Should attorneys have the right to bring a gun into an Arkansas courthouse? That is the question presently before the Arkansas Supreme Court in a lawsuit filed by Conway attorney Chris Corbitt.
Corbitt attempted to take his gun into a courthouse but was denied entry. His argument, which trial court Judge Herb Wright soundly rejected, was that the distinction “officers of the court” is intended to encompass attorneys in line with the spirit of the term as referenced in the Arkansas Rules of Professional Conduct. If that was the law, any attorney in Arkansas could carry a gun into court.
Judge Wright noted that Corbitt’s interpretation would “lead to a nonsensical result.”
Why does an attorney need to carry a gun into a courthouse? It is silly that such a question needs to be asked, but in today’s gun-crazed culture, we must do so.
While America has always had a strange relationship with guns, it was not until the National Rifle Association, in the second half of the 20th century, began an intense lobbying effort against any legislative proposal for the control of firearms at the local, state, and national level that America’s political and legal relationship with guns changed dramatically.
This was not the purpose for the NRA’s founding in 1871.
At its inception, the NRA endeavored to encourage a new generation of marksmen, either for hunting or recreational purposes. During the Civil War, the Union Army, it turned out, was a terrible shot.
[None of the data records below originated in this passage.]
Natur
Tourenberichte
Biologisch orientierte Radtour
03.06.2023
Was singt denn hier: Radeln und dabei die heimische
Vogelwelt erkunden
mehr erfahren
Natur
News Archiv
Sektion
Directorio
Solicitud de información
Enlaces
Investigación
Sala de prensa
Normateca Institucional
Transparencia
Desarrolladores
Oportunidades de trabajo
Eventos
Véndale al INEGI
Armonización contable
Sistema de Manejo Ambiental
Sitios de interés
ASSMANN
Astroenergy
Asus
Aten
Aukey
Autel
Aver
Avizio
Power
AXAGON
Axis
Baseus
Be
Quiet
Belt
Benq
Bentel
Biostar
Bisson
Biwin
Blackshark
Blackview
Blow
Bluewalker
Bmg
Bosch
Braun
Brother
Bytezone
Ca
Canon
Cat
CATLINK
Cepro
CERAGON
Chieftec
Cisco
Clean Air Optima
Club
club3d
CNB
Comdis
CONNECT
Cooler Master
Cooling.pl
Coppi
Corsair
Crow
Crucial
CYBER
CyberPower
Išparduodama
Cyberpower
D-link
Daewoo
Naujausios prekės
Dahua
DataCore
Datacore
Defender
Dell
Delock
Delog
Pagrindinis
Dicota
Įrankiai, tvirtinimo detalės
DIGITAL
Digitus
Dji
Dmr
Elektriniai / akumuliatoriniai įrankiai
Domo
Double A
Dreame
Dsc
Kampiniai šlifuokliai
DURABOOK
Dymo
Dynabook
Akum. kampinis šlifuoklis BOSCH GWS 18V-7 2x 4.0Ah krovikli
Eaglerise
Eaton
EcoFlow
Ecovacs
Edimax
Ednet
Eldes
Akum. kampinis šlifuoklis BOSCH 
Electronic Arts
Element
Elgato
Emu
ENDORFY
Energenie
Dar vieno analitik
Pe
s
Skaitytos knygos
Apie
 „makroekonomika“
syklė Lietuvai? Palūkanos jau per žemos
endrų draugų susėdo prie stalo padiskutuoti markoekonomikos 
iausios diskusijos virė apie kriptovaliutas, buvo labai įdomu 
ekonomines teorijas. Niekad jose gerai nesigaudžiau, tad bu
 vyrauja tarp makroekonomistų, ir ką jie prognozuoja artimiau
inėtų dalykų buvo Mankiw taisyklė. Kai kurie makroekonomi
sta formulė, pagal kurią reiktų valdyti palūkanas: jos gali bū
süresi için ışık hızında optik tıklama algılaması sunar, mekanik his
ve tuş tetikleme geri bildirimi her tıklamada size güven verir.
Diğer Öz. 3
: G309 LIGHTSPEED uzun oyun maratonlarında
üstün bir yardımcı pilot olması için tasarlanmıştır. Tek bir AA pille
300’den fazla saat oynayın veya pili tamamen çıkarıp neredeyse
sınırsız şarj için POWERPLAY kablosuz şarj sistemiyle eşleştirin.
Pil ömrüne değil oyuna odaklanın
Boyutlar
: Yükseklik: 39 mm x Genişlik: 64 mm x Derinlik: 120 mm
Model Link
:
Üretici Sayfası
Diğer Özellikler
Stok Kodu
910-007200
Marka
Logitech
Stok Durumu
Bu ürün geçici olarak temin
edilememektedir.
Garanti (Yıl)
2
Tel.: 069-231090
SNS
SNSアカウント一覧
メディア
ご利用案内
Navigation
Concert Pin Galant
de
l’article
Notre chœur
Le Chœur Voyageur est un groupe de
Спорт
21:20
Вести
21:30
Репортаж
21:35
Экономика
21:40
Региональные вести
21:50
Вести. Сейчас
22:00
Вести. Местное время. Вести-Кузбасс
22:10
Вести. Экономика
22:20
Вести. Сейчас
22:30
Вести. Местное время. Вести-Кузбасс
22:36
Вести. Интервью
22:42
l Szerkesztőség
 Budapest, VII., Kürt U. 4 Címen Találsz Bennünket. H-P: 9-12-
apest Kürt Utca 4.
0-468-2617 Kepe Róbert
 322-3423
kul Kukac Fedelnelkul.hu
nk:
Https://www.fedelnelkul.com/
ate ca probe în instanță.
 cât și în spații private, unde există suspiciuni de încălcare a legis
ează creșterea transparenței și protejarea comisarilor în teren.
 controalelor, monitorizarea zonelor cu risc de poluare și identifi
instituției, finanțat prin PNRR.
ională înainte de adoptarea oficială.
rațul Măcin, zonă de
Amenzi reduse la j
Working in concert with the government, the NRA helped advance independence and survival, particularly in rural areas, where hunting was a primary means of sustenance.
As crime rose during the era of Prohibition and into the 1960s, the NRA worked closely with the government to pass meaningful gun reform, including the National Firearms Act of 1934, the Gun Control Act of 1938, and in California the Mulford Act, which prohibited the open carry of firearms. The latter, passed in 1967, was signed into law by then-Gov. Ronald Reagan.
All were effective at reducing the types of guns used in crime.
Everything changed in the 1970s when Harlon Carter, a Texas attorney, staged the successful takeover of the NRA. A hard-liner, he is known for championing the phrase, “You don’t stop crime by attacking guns. You stop crime by stopping criminals.”
In 2008, the U.S. Supreme Court, in District of Columbia v. Heller, held that an individual has the right to keep a handgun in the home for self-defense. Justice Scalia, in his majority opinion, noted, “Like most rights, the right secured by the Second Amendment is not unlimited. It is not a right to keep and carry any weapon whatsoever in any manner whatsoever and for whatever purpose.” One of the permissible restrictions Justice Scalia envisioned in Heller was forbidding firearms in government buildings.
Today in the United States, guns kill more children than cancer. But thanks to former Arkansas Rep. Jay Dickey, the Centers for Disease Control and Prevention is prohibited from using research funds to advocate or promote gun control. This ignominious legislation is known as the Dickey Rule, and was conceived by the NRA after the CDC in 1993 published a report showing that gun ownership increased the risk of death in the home.
Feb. 1 marked the beginning of Gun Violence Week. America’s gun death rate is 13 times that of our peer nations. Every day in the wealthiest nation on Earth, 110 people are shot and killed and an additional 200 people survive. In January there were 52 mass shootings claiming the lives of 98 people. Another 205 people were injured but survived.
In 1994, President Bill Clinton signed the Crime Control Act, which banned assault weapons, including the AR-15, and large-capacity ammunition magazines. Mass shooting deaths declined to an average of 5.3 per year. After the ban expired, in 2004, mass shootings rose five times that rate annually, proving Harlon Carter and his acolytes wrong.
Mr. Corbitt’s effort to authorize attorneys to carry guns in courthouses is another in a long line of obsessive behavior regarding firearms and individual liberty. Weaponizing courthouses is a foolish endeavor riddled with unintended consequences.
The Arkansas attorney doesn’t ascend to the Bar to mimic Yosemite Sam. To be sure, attorneys respect the august nature of the profession and the courthouse as a sanctuary for civility and justice. The Arkansas Supreme Court would do right to embrace Justice Scalia’s dicta in Heller and send this case packing.